_Orden de trabajo A_
Actualiza el texto sobre la final del Mundial juvenil. Reescribe el pasaje desde "A falta de unos" hasta "de una ocasión.", ambos incluidos, y sustituye "Coloso" por "estadio".
_Orden de trabajo B_
Enumera todos los nombres de personas que se mencionan en el texto sobre la final del Mundial juvenil.

_Texto extraído_

No importaba que no estuviera en el terreno de titular en la final, el del Pachuca ya había contagiado a los 11 presentes en el puntapié inicial. La gesta por alzar el segundo título juvenil ya tenía el ejemplo de su proeza. Cuando ingresó de cambio por Pablo Tostado, el público le rindió un tributo de alarido.
A falta de unos minutos para las seis de la tarde, uno a uno de los elementos tricolores salieron a la cancha para escuchar el Himno Nacional. Fue una entonación histórica, el Coloso jamás lo había hecho en una final de Mundial.
Fue tal el nervio y la ansiedad de ver el trofeo de campeón, que muchos de los elementos tricolores sintieron que esa corona padecía de soledad. Se atrevieron a contravenir a la suerte, la tocaron, aún cuando la leyenda dice que aquél que la acaricia antes de ganarla, la pierde irremediablemente.
Tras el gol de Briseño, todo fue una fiesta. El tanto de Giovani Casillas sólo sirvió para ponerle la cereza al gran pastel y dejar en claro que el cuadro nacional es una potencia, la cuarta selección que ha levantado el trofeo de campeón más de una ocasión.
El mini Tri es perfecto en siete partidos, contundente, goleador e invencible de mente y de corazón. Con el silbatazo final, esos niños sonrientes, en la incredulidad ya se quedarán para siempre en la historia. Sus nombres antes desconocidos, ahora estarán inscritos con letras de oro.
La Copa del Mundo relució en el cielo mexicano, bajo el cobijo de un Coloso al grito de ¡Oe, oe, oe, campeón!"

_Material de consulta_

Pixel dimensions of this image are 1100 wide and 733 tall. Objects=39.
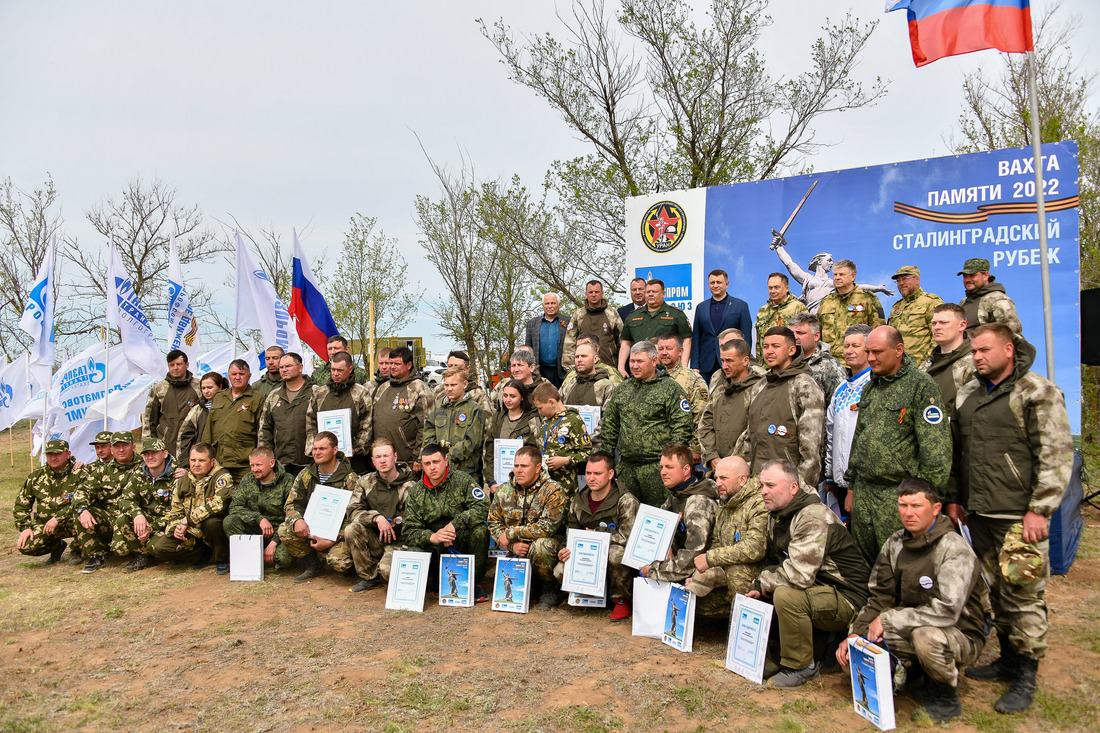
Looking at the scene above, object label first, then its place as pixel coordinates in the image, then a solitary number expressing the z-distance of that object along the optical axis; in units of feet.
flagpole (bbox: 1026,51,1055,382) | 19.99
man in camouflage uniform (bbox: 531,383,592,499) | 20.67
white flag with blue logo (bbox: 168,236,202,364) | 37.55
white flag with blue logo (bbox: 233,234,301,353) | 36.99
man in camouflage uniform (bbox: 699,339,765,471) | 19.12
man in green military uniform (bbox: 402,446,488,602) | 21.06
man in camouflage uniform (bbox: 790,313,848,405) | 19.54
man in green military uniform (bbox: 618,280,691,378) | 26.78
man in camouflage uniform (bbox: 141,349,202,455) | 30.35
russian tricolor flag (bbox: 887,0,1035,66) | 20.36
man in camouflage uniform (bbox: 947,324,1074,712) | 13.10
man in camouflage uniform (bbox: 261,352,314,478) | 26.66
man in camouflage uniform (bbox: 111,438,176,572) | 25.52
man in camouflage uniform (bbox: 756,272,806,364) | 24.53
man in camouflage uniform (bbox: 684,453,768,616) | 16.06
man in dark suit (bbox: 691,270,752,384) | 26.73
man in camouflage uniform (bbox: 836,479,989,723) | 12.61
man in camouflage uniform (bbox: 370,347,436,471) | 25.68
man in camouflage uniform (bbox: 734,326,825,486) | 17.33
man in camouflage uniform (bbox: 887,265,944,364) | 22.18
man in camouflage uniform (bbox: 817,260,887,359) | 24.41
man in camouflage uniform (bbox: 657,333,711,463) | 21.59
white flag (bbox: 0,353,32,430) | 43.79
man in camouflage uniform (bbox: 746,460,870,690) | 14.57
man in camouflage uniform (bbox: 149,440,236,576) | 24.88
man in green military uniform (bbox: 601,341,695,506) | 20.04
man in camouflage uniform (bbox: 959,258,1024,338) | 20.25
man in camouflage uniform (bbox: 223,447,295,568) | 24.40
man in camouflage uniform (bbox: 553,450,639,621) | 18.97
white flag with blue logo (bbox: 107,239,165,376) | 33.32
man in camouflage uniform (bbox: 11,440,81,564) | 26.76
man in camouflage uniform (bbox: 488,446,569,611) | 19.81
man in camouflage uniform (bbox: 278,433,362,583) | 22.85
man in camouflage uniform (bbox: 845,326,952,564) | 14.51
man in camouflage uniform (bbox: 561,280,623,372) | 29.04
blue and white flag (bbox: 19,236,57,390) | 35.29
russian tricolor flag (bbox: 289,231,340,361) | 34.58
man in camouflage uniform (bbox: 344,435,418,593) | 22.03
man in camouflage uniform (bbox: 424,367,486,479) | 23.65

_Respuesta escrita A_
A falta de unos minutos para las seis de la tarde, uno a uno de los elementos tricolores salieron a la cancha para escuchar el Himno Nacional. Fue una entonación histórica, el estadio jamás lo había hecho en una final de Mundial.
Fue tal el nervio y la ansiedad de ver el trofeo de campeón, que muchos de los elementos tricolores sintieron que esa corona padecía de soledad. Se atrevieron a contravenir a la suerte, la tocaron, aún cuando la leyenda dice que aquél que la acaricia antes de ganarla, la pierde irremediablemente.
Tras el gol de Briseño, todo fue una fiesta. El tanto de Giovani Casillas sólo sirvió para ponerle la cereza al gran pastel y dejar en claro que el cuadro nacional es una potencia, la cuarta selección que ha levantado el trofeo de campeón más de una ocasión.

_Respuesta escrita B_
Pablo Tostado, Briseño y Giovani Casillas.